I stare at my mother like I’ve never seen her before. What is wrong with her?
“Given up pretending you care, Mother?” I snarl back into her face. The body guards are near the sofas. My mother is in the center of the room, light from the open window bathing her. She looks smug and evil. Like a villain in a kids’ movie. Has she always been this ugly?
She doesn’t look like all those photos. The pop princess herself; China Raines. She’s a monster, and now the rest of the world can see, too .
“I’m not sick,” I whisper, staring at her and knowing that whatever I had with her is gone.
My mother is gone.
She turns that cold, furious glare on me. “I’m your mother. I know you’re sick. I say you’re sick.”
I shake my head in protest.
She steps towards me and hits me again. I stand still, even when I see her raise her hand a second time. Her strike sends my left cheek numb, but it tears open a wound in my soul.
She hits me again. And again.
Until the doctor is forced to pull her off. He drags her to the corner of the room and whispers to her there.

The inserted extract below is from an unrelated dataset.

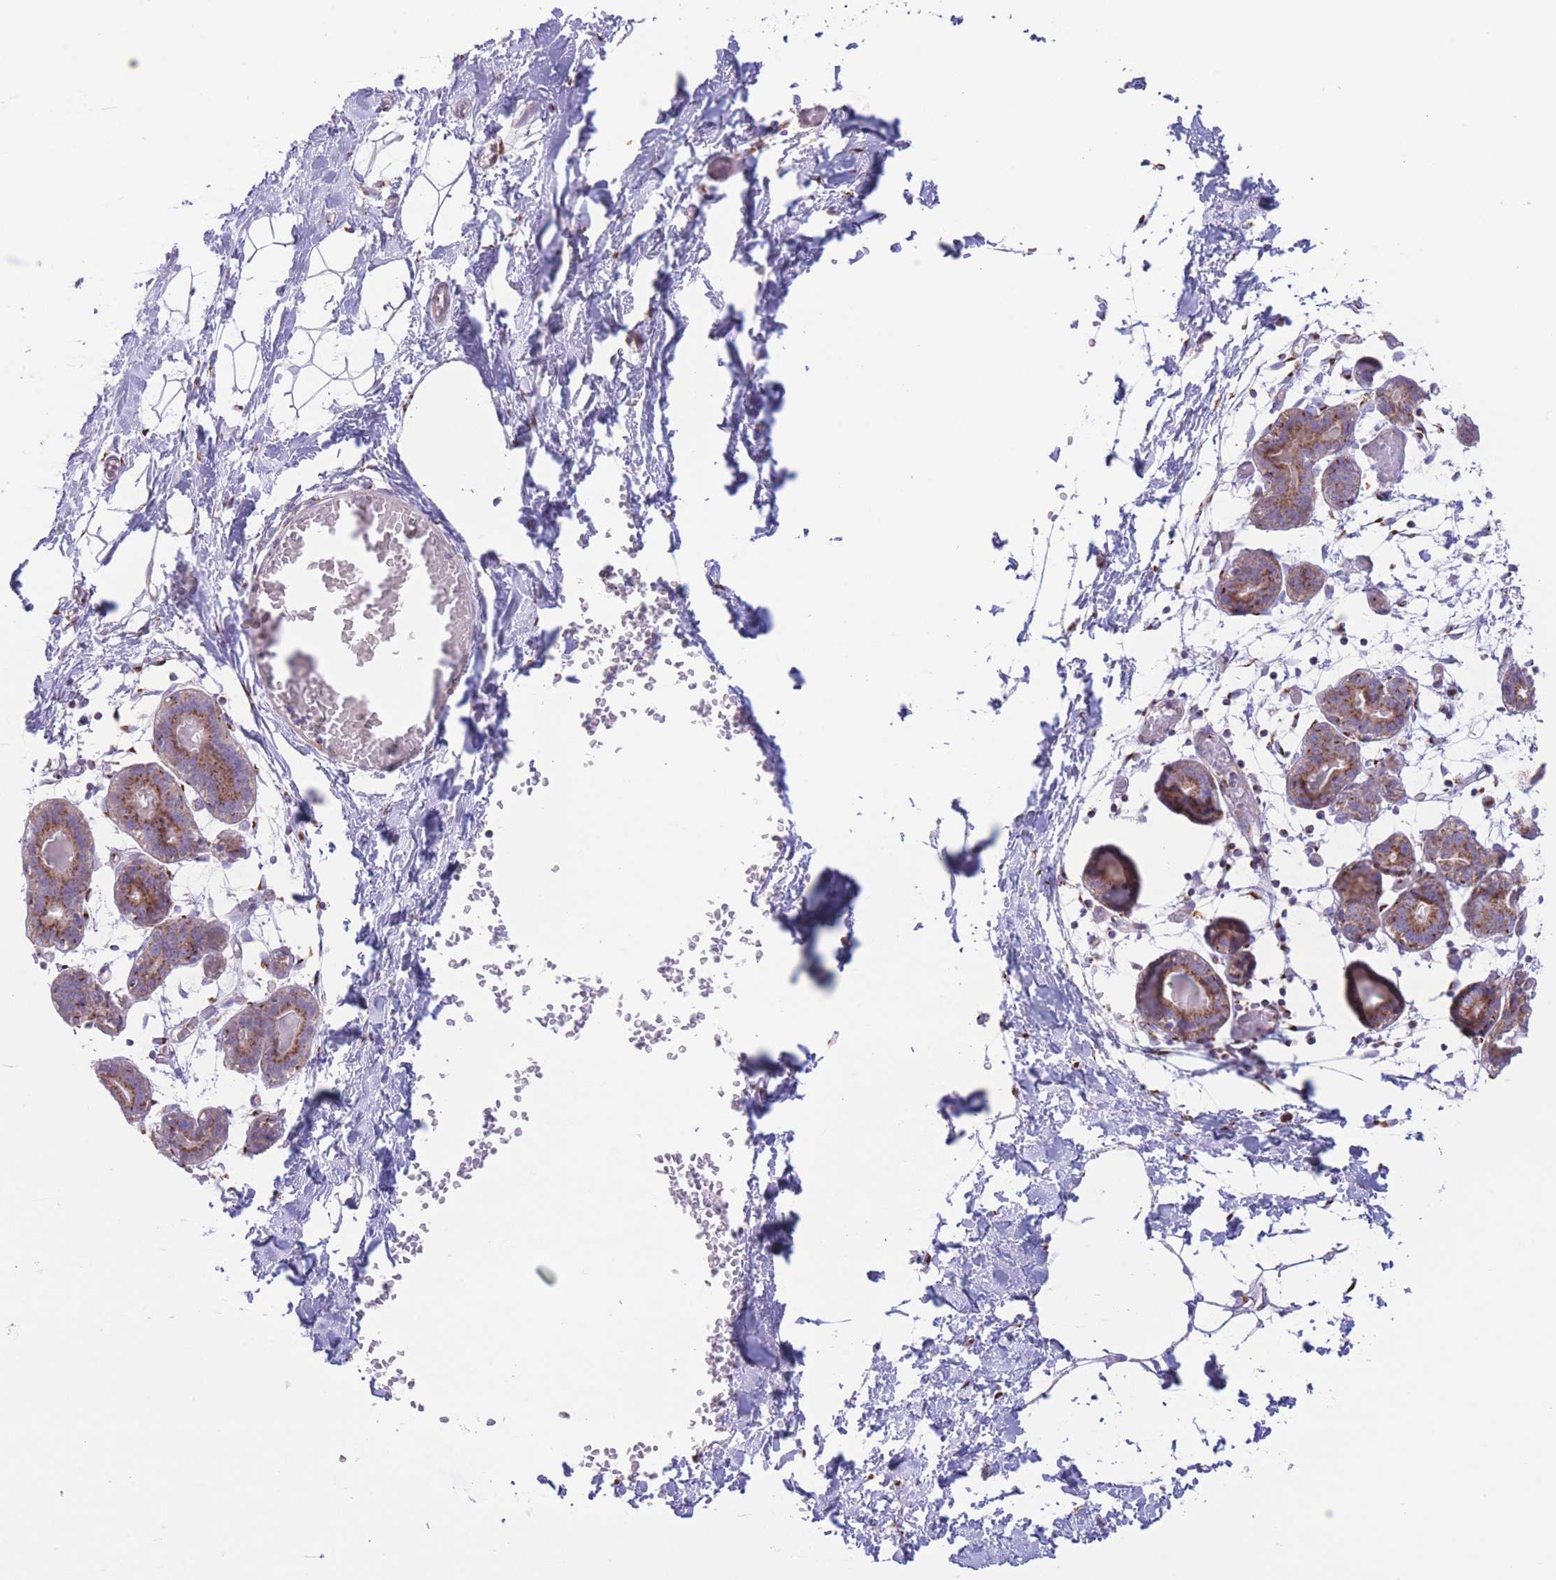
{"staining": {"intensity": "negative", "quantity": "none", "location": "none"}, "tissue": "breast", "cell_type": "Adipocytes", "image_type": "normal", "snomed": [{"axis": "morphology", "description": "Normal tissue, NOS"}, {"axis": "topography", "description": "Breast"}], "caption": "Immunohistochemical staining of unremarkable breast shows no significant positivity in adipocytes. (DAB IHC with hematoxylin counter stain).", "gene": "MPND", "patient": {"sex": "female", "age": 27}}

I wrap my arms around myself, refusing to look at any of them. They are all complicit.
They are all guilty.
And when they come…their bodies will feed the flowers.
I close my eyes and tilt my head up, trying to find courage and listening in delight to the telltale sound of my MC returning. It sounds like hope and freedom.
The sound of bikes roaring up the road makes me smile.
Time’s up.
My mother starts to scream at me, finally losing her cool. But it doesn’t matter because I hear the roar of the MC.